## Task description
List every group of people that the conference in Amelia, Italy, is designed for, according to the passage about ARCA below.

## Quoted text
'''

ARCA has also provided tailored training in partnership with UNESCO through the agency's Heritage Emergency Fund. In 2018, this training took place in Beirut, Lebanon. From 15 to 18 March 2021, ARCA delivered training modules for twenty-four customs officers from Eastern and Central Europe who participated in a virtual specialized PITCH (Preventing Illicit Trafficking of Cultural Heritage) training. This training was organized jointly by the World Customs Organization (WCO) and the Organization for Security and Cooperation in Europe (OSCE).

=== Sponsorship and outreach ===
When funding allows, ARCA has sponsored the documentation and exploration of new methodologies, approaches, and interactions focused on art and antiquities crime, as well as efforts toward its mitigation. In 2012, the Association awarded its Writer's Residency to Dr. Laurie Rush, a U.S.-based archaeologist and Cultural Resource Manager at Fort Drum. Dr. Rush advocates for Cultural Property Protection as a force multiplier in stability operations within the military. During her summer residency with ARCA, she was introduced to officers from Italy's Carabinieri art crime police unit, who, in turn, authorized the first English-language book highlighting the work of the Italian military's Carabinieri Command for the Protection of Cultural Property.

Since 2010, the Association has hosted its eponymous international art crime conference in Amelia, Italy. This event is designed for academic researchers, provenance researchers, law enforcement officials, museum professionals, legal experts, and public prosecutors who are addressing the ethical and legal complexities of art and antiquities crime and cultural property protection.

'''

Entries taken from a collection
'''

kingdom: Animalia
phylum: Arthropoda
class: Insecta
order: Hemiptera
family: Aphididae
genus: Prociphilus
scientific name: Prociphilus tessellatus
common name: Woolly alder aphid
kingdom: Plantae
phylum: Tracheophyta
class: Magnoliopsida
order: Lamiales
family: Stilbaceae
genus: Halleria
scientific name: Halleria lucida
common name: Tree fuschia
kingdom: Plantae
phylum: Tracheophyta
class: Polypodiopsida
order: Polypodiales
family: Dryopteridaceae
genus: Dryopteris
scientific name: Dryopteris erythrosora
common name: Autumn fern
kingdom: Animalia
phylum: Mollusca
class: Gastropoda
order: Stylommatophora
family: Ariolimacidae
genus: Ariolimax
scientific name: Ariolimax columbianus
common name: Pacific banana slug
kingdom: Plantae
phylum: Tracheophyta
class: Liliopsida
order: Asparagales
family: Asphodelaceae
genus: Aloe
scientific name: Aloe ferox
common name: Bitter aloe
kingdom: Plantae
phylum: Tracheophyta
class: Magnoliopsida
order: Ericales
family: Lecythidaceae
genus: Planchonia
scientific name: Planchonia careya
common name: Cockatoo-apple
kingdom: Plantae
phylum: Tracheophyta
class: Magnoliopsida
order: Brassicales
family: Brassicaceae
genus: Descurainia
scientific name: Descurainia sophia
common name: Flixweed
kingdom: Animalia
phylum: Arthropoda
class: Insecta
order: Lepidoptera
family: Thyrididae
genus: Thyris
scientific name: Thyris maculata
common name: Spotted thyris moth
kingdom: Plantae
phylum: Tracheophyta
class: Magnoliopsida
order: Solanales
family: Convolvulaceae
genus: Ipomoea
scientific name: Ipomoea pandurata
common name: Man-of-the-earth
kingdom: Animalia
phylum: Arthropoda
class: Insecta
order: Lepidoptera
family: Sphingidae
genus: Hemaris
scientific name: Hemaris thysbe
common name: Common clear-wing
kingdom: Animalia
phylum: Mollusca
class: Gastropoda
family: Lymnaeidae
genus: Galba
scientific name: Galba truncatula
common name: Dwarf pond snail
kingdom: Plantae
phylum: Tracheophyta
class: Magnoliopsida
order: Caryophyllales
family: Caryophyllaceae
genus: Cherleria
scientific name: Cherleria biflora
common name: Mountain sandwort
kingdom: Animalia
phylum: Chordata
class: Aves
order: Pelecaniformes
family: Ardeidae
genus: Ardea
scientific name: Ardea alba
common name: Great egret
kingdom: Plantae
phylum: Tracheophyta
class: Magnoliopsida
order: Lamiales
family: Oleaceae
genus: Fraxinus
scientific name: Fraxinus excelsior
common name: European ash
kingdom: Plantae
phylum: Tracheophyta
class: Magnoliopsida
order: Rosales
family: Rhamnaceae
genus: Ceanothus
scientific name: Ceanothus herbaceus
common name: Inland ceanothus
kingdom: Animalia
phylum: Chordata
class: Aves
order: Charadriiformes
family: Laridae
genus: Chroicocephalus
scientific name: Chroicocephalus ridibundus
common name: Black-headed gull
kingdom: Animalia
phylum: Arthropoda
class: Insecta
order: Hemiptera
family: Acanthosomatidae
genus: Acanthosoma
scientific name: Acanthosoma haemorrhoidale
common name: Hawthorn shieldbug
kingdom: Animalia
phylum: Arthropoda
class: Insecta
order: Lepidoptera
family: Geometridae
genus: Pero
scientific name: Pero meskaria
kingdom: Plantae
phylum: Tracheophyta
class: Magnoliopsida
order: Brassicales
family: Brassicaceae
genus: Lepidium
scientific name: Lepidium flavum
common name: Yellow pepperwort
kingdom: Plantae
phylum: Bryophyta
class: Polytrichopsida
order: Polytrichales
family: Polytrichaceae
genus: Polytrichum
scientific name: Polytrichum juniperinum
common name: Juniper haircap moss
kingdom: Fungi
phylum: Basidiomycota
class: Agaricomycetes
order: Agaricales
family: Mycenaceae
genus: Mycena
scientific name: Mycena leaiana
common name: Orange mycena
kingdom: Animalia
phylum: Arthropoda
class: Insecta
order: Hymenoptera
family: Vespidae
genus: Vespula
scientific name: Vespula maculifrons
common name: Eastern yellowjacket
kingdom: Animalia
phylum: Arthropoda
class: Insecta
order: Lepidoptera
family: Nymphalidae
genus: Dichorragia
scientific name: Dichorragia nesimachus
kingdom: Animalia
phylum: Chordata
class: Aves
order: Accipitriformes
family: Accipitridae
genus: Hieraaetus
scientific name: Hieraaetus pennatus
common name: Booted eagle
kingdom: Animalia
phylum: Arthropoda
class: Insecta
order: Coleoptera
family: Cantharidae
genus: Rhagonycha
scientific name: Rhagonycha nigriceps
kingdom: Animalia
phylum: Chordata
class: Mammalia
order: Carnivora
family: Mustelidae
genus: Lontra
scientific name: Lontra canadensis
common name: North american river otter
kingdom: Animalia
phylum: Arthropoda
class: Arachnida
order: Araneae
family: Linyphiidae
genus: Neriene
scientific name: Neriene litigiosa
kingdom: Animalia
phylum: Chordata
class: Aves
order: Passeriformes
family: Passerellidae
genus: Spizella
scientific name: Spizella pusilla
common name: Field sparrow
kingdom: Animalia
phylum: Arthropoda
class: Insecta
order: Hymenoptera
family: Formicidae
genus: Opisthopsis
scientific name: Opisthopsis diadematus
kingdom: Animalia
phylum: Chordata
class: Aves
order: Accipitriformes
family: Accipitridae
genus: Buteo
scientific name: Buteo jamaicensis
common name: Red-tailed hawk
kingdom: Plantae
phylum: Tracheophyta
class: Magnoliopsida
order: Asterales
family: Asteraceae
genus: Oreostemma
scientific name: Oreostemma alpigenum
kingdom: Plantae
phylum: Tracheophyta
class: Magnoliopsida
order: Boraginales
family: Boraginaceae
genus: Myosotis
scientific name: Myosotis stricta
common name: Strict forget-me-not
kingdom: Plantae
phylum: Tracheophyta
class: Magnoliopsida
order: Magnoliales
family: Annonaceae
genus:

'''

## The answer
Academic researchers, provenance researchers, law enforcement officials, museum professionals, legal experts, and public prosecutors.